Labor Secreatary Tom Perez said Monday he is renewing a partnership with the embassies of five countries to teach labor rights to immigrant workers in the U.S.

The program with Ecuador, Guatemala, Honduras, Peru and the Philippines is part of a broader effort by the administration to boost workforce unionization, in this case by fostering outreach to immigrant communities.

"Partnerships and outreach play a critical role in advancing workers' rights and enforcing the laws that protect people at work," Perez said. "By renewing these five embassy agreements, we will continue to enhance workers' awareness about their rights and promote a better understanding of labor laws and practices in the U.S."

The embassy program does not differentiate between those who are legally able to work in the U.S. and those who are not, according to a post on the Labor Department's website.

"During this week, the department's Wage and Hour Division — along with its Occupational Safety and Health Administration and Bureau of International Labor Affairs, other federal agencies and the consulates of several countries — will celebrate the contributions of all workers, regardless of immigration status, through outreach and education events throughout the country," said David Weil, administrator of the department's Wage and Hour Division.

The department is adopting the theme, "Todos tenemos derechos en el trabajo," which translates to, "We all have workplace rights."

The National Labor Relations Board, a separate federal agency that serves as the main labor law enforcer, has signed similar agreements with the same countries.

Federal immigration law states that businesses must fire any employee who is not legally eligible to work in the U.S. However, the government also interprets laws such as the Occupational Health and Safety Act or the National Labor Relations Act as applying to all workers regardless of their immigration status.

That conflict can create Catch-22 situations for employers since they can face sanctions both for firing workers and for not firing them.

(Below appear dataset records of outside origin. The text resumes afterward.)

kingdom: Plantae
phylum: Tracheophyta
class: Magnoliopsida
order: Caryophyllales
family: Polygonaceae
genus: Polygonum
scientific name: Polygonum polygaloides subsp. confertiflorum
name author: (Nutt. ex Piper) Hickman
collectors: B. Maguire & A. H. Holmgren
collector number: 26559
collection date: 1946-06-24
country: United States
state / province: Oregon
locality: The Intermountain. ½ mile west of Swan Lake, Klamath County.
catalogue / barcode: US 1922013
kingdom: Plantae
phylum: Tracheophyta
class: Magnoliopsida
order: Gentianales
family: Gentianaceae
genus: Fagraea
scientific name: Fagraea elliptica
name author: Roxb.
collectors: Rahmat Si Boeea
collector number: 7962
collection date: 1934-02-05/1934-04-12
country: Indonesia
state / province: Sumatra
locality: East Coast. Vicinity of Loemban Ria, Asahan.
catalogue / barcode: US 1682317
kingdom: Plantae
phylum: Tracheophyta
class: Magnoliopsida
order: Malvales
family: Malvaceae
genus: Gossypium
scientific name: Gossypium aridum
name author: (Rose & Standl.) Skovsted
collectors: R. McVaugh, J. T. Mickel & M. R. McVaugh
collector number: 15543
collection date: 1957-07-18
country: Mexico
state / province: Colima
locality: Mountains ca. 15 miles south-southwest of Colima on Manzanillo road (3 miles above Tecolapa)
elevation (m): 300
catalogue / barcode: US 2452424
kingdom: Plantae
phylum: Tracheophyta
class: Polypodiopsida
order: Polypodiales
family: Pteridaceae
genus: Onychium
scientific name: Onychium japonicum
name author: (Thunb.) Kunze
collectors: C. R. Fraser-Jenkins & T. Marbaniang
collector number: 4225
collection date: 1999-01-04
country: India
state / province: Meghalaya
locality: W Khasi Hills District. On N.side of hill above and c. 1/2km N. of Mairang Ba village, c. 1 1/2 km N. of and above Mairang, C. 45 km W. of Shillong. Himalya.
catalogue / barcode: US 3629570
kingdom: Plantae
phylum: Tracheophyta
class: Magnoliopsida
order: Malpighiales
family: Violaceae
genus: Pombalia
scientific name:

It also creates complications for federal labor law enforcers, though it can be hard to pursue complaints against employers if the witness' immigration status makes it hard for them to stay in the country.

Under President Obama, a close ally of organized labor, the administration has been trying to resolve the conflict by making it easier to pursue legal complaints on behalf of immigrant workers. Earlier this year, the labor board said it would help to facilitate visas for immigrant workers needed to testify in immigration law cases.

Organized labor groups such as the AFL-CIO, which once opposed immigration, now favor it. Unions have had considerable success in organizing immigrant communities, helping to bolster ranks that otherwise have been declining for decades as a percentage of the workforce.

The foreign embassies praised the Labor Department program for making enforcement actions easier.

"This renewed partnership will improve the Ecuadorian workers' standard of living, through a better understanding of labor laws and their rights in the U.S. The embassy and the department will cooperate to provide outreach and training, as well as assist with enforcement efforts as needed," said Ecuadorian Ambassador Francisco Borja Cevallos.